Travail demandé: Poursuivez l'entretien sur la guerre au Yémen à la suite de sa dernière phrase.

Autre vraie guerre de l’Orient compliqué, celle du Yémen ne passionne que moyennement les media. Pourtant, rapportée à la taille du pays & à ses infrastructures, la guerre qu’y conduit la coalition ad usum Saudi est d’une ampleur similaire (voire plus) à celles d’Irak & de Syrie. Dernier aléa en date : la volonté affichée de Riyad d’en partager le poids des victimes avec… Israël ! Retour sur la PsyOp de la puissance phare du wahhabîsme en marche &, surtout, ce qui se cache derrière… 2ème Partie.
Q. Israël et le Yémen, qu’en est-il réellement ?
Jacques Borde. En l’absence de confirmation de la part de Jérusalem, difficile à affirmer à 100%. En fait, c’est le porte-parole du ministère séoudien de la Défense, le brigadier-général Ahmed al-Asiri, qui motu proprio a impliqué les Israéliens dans la via factis wahhabî au Yémen, affirmant, la semaine dernière, que des F-16 israéliens avaient ciblé un QG des Houthis au nord de Ta’izz.
Al-Asiri déclarant que « dans ce moment crucial, nous avons vraiment besoin de la prouesse militaire de Tel-Aviv pour freiner les Yéménites. J’espère que cette intervention israélienne au Yémen présentera une nouvelle aube dans le partenariat israélo-arabe ».
D’autres sources arabes affirmant que, le 1er avril 2017, deux appareils (type non précisé) de Heyl Ha’Avir Ve’Hahalal1 avaient atterri sur King Khalid Air Base2, qui est la base de l’Al-Qūwāt al-ğawwiyyah al-Malakiyyah as-Suʿūdiyyah (RSAF)3 située à Khamis Mushait, soit la plus proche du front yéménite.
Q. Et tout cela vous semble crédible ?
Jacques Borde. Pris isolément d’autres facteurs, pas vraiment, en fait. Mais l’envolée lyrique d’Asiri, elle, a des accents – et je dis bien des accents – de vérité. Pour le reste, à l’aulne de ce que pèse militairement l’Arabie Séoudite, ce que nous dit Asiri demande éclaircissements…
Q. Pourquoi donc ?
Jacques Borde. Pour plusieurs raisons.
Primo. La RSAF est, par elle-même, une des plus puissantes armées de l’air de la région. Elle est un des principaux utilisateurs, hors USA, du McDonnell Douglas F-15E Strike Eagle, dans sa version F-15S (70). 84 F-15SA viennent encore d’être commandés. La RSAF aligne également 72 Eurofighter Typhoon ainsi que 80 Panavia Tornado IDS. Par ailleurs, les 70 F-15C/D Eagle (49 F-15C & 21 F-15D) de suprématie aérienne en parc peuvent parfaitement mener des opérations d’appui-feu, si nécessaire. Largement de quoi faire le job, donc.

Matériel fourni:
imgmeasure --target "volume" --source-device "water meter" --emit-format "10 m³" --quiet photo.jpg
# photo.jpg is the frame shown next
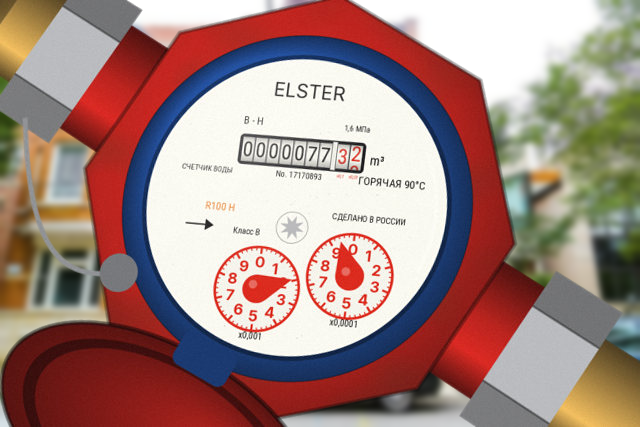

Réponse à la consigne:
Secundo. Sur l’ensemble de ces appareils, suffisamment sont d’ores et déjà positionnés sur la King Khalid Air Base, face à un Yémen dissident dépourvu de force aérienne. L’essentiel des appareils de l‘Al-Qūwāt al-Jawwīyä al-Yamaniya (Force aérienne yéménite) ayant été préventivement détruits au sol dès 2015 par la RSAF :
1- le 6th Squadron, équipé de McDonnell Douglas F-15S Strike Eagle.
2- le 55th Squadron, équipé de McDonnell Douglas F-15S Strike Eagle.
On voit mal en quoi une ou deux paires de F-15I Soufa venus d’Israël viendraient changer la donne. Les propos du brigadier-général al-Asiri sont donc surprenants à plus d’un titre.
Q. Lesquels ?
Jacques Borde. À tout le moins, ils constituent un surprenant aveu de faiblesse, pour ne pas dire d’échec, dans la guerre qu’a choisi de mener son patron, le ministre séoudien de la Défense, Mohamed Ibn-Salmān Āl-Séʻūd, au Yémen.
En effet, de quel « moment crucial », nous parle donc Asiri, au point que son pays en soit à appeler Israël à la rescousse ? Et à quel degré de déliquescence en seraient arrivées les ailes séoudiennes au point d’avoir « vraiment besoin de la prouesse militaire de Tel-Aviv » ? Tout ceci ne tient vraiment pas la route.
Il y a donc anguille sous roche.
Q. De quelle manière ?
Jacques Borde. C’est une sorte de jeu à multiples bandes auquel se livre Riyad, en mêlant ainsi Jérusalem à sa guerre. Dire – et situons-nous là au niveau du discours, évidemment – que l’on a, peu ou prou, une puissance de la taille de l’État hébreu de son côté, c’est nettement mieux que de n’avoir (quasiment) personne avec soi ! Le seul vrai allié dont dispose Riyad, ce sont les Émirats arabes unies (ÉAU), qui posent des conditions extrêmement précises à leur engagement.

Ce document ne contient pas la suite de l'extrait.